Data Integration Buyer's Guide

Five Questions to Ask When Evaluating Data Integration Tools

Top 5 Questions to Ask Yourself When Shopping for Data Integration

Five Questions to Ask When Evaluating Data Integration Tools

The following is an excerpt from Solutions Review’s 2017 Data Integration Buyer’s Guide.

Data Integration is a combination of technical and business processes used to combine different data from disparate sources in order to turn it into valuable business insight. This process generally supports the analytical processing of data by aligning, combining, and presenting each data store to an end-user, and is usually executed in a data warehouse via integration software. ETL is the most common form in practice, but other techniques including replication and virtualization can also help to move the needle.

To help you evaluate prospective integration software tools, these are the five questions we recommend asking yourself before making a choice. If you find these questions helpful, check out the 2017 Data Integration Buyer’s Guide, which features five more questions for the providers, and full-page profiles of the top solutions for the enterprise.

1. Why is a Data Integration tool necessary to my organization?

Will you require real-time data access and transfer? How much data will you need to move and how quickly? Can you afford some downtime on source/target systems, or do you need them running at all times? Note that all these data requirements are based on your technical and business needs so that you can compare them with what specific vendors have to offer.

2. What kind of data do I need to analyze?

Is the majority of your company’s data transactional in nature? Is it all structured? If so, a traditional or “legacy” tool may be right for you. If the bulk of your data streams to your storage framework in real-time via embedded product sensors, social media, computer applications and online customer feedback, then a solution that can integrate with the likes of Hadoop, Spark, and NoSQL is going to be the best fit for you. Be sure to take into account the types of data that run through your business and then match that up with the appropriate provider.

3. What are my data sources and where are they located?

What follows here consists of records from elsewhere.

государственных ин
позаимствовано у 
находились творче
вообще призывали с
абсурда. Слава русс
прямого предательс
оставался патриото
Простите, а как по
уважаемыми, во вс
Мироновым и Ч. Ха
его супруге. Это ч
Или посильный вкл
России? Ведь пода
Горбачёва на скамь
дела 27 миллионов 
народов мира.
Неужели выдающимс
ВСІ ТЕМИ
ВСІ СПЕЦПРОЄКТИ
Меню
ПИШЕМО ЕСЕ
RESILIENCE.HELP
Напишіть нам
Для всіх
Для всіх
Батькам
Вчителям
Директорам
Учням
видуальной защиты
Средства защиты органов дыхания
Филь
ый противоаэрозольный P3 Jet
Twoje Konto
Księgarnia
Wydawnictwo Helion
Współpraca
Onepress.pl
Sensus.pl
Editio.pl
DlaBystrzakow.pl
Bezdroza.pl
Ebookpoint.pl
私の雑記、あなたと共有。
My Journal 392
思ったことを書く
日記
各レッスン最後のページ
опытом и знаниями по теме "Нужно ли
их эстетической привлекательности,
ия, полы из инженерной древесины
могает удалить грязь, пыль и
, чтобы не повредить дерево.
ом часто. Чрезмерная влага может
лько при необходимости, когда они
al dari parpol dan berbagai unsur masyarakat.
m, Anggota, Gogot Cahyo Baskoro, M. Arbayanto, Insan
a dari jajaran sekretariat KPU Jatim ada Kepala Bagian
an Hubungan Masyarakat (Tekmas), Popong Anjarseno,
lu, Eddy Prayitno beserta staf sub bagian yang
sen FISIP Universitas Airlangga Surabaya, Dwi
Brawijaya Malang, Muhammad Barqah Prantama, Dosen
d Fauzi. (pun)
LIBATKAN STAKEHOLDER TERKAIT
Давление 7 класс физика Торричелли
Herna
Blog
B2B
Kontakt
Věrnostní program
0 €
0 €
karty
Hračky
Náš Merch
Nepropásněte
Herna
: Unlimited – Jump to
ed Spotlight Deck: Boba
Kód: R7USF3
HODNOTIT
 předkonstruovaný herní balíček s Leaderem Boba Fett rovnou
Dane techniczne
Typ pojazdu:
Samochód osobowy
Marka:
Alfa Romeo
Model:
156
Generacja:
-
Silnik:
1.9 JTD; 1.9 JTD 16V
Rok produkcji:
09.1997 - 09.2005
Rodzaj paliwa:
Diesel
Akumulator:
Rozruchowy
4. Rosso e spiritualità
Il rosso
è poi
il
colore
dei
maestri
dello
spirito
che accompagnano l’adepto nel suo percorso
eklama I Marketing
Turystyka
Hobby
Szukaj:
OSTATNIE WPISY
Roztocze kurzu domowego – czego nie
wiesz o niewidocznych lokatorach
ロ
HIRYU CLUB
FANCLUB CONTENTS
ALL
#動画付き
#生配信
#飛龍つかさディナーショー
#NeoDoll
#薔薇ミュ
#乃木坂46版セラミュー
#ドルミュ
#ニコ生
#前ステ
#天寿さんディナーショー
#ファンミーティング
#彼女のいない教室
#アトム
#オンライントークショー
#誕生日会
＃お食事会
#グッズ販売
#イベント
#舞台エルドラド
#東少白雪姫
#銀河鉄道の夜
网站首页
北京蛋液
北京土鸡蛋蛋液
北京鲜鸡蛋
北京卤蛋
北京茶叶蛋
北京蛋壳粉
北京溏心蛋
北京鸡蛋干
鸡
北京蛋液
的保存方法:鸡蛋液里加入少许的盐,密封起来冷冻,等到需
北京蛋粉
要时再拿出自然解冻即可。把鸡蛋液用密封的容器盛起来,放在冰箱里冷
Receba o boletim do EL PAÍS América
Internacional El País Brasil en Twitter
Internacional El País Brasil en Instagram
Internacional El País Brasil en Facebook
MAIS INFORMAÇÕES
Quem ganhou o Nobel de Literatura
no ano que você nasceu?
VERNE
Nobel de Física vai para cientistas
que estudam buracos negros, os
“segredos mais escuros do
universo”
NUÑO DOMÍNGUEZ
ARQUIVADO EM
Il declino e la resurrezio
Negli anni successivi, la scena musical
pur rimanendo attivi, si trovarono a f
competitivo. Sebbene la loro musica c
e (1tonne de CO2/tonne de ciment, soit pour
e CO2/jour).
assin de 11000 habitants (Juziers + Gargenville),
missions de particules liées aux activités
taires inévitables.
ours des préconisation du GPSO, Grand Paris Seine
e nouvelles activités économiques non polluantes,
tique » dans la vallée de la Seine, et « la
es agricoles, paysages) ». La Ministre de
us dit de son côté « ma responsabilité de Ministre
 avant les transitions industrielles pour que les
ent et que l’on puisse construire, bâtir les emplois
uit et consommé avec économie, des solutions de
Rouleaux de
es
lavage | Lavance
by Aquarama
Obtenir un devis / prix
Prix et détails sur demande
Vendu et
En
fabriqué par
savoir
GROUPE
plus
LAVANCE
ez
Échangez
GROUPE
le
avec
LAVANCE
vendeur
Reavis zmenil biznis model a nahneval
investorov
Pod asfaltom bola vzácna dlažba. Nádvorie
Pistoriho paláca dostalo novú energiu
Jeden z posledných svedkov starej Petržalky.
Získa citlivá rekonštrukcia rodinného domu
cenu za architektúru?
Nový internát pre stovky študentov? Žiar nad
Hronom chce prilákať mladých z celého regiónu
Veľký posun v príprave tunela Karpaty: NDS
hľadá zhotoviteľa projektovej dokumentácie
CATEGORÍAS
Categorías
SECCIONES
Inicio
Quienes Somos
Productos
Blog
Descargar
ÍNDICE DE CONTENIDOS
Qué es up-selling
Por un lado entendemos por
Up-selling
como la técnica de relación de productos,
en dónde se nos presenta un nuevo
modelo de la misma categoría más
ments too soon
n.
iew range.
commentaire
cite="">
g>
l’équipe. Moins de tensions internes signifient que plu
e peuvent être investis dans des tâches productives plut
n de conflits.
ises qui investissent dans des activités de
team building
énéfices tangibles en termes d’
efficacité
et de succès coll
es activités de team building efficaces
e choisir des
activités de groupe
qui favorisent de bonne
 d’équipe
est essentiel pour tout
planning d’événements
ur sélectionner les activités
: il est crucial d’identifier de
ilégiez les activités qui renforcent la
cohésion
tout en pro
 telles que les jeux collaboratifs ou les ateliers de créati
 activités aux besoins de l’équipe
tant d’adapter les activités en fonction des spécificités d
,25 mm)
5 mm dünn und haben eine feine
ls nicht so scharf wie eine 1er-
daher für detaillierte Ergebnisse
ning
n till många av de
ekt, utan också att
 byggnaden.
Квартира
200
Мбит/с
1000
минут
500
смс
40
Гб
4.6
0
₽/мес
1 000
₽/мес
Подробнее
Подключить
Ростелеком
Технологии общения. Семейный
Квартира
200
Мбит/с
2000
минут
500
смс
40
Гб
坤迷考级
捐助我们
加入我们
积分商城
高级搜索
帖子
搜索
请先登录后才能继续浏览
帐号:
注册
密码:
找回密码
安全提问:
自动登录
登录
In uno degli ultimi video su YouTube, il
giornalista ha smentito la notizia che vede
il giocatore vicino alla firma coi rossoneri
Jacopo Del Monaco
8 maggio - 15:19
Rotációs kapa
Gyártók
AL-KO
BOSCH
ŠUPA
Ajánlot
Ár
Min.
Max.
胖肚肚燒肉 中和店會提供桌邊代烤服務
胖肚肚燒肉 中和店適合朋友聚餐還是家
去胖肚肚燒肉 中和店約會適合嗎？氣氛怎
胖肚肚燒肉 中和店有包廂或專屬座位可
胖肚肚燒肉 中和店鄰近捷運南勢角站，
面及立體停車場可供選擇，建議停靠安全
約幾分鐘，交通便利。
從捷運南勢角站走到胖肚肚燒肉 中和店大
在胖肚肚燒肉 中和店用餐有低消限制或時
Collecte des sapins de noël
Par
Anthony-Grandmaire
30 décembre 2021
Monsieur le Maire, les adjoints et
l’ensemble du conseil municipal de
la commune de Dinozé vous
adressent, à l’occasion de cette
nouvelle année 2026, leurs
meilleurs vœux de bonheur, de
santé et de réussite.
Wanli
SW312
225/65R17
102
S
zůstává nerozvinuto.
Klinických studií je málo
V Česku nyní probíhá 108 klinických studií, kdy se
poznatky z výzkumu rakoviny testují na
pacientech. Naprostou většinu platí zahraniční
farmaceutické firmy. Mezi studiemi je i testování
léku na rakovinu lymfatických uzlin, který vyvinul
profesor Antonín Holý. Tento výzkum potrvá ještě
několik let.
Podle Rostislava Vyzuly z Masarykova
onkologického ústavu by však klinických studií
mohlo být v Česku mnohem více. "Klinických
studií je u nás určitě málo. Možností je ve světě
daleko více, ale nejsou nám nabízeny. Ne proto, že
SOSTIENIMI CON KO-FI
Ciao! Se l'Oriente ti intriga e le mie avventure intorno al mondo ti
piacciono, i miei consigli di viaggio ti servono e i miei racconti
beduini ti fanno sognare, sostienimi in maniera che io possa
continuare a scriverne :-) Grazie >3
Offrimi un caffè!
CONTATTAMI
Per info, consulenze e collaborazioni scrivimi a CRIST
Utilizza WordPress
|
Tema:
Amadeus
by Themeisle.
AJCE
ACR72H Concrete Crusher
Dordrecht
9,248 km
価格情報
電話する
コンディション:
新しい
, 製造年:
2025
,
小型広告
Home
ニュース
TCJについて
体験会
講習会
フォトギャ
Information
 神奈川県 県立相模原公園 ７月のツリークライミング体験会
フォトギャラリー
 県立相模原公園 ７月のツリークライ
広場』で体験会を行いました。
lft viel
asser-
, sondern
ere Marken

The basic elements of Data Integration revolve around moving data from sources (applications) to targets (data warehouses, Hadoop, etc.). Much of what is powering the Big Data movement is the massive data being collected in the cloud through very large Software as a Service (SaaS) solutions like Salesforce.com. Some solutions listed in this guide specialize in the integration of cloud application data with on-premise systems to ensure that your users can access complete, current, and accurate data. Make sure the kind of integration you require is being offered by the vendors you are considering.

4. Cloud, on-premise, or both?

A hybrid approach to Data Integration is a growing trend in the enterprise market as it provides organizations the ability to execute integration in both on-premise and cloud environments. Thus, organizations are able to interchange data to and from either framework as a way to gain business agility to their integration infrastructure and manage cloud data delivery and address the need for data sharing between cloud environments. On-premise integration is certainly not dead, but a hybrid approach will set your organization up nicely for the future, even if cloud exposure is currently limited.

5. Are data quality and Master Data Management feature considerations?

It’s one thing to use an ETL tool to move data from one storage medium to another. It’s an even different thing to replicate a data source for use elsewhere. Most importantly, though, you’ll want to make sure that the appropriate data gets moved to the right place so it can be analyzed in a fashion that will yield actionable insights. As mentioned earlier, the most comprehensive Big Data solutions today include data quality and MDM capabilities in one form or another. With MDM as the umbrella, data governance and management tools are going to be essential to you if you capture data from a wide variety of sources.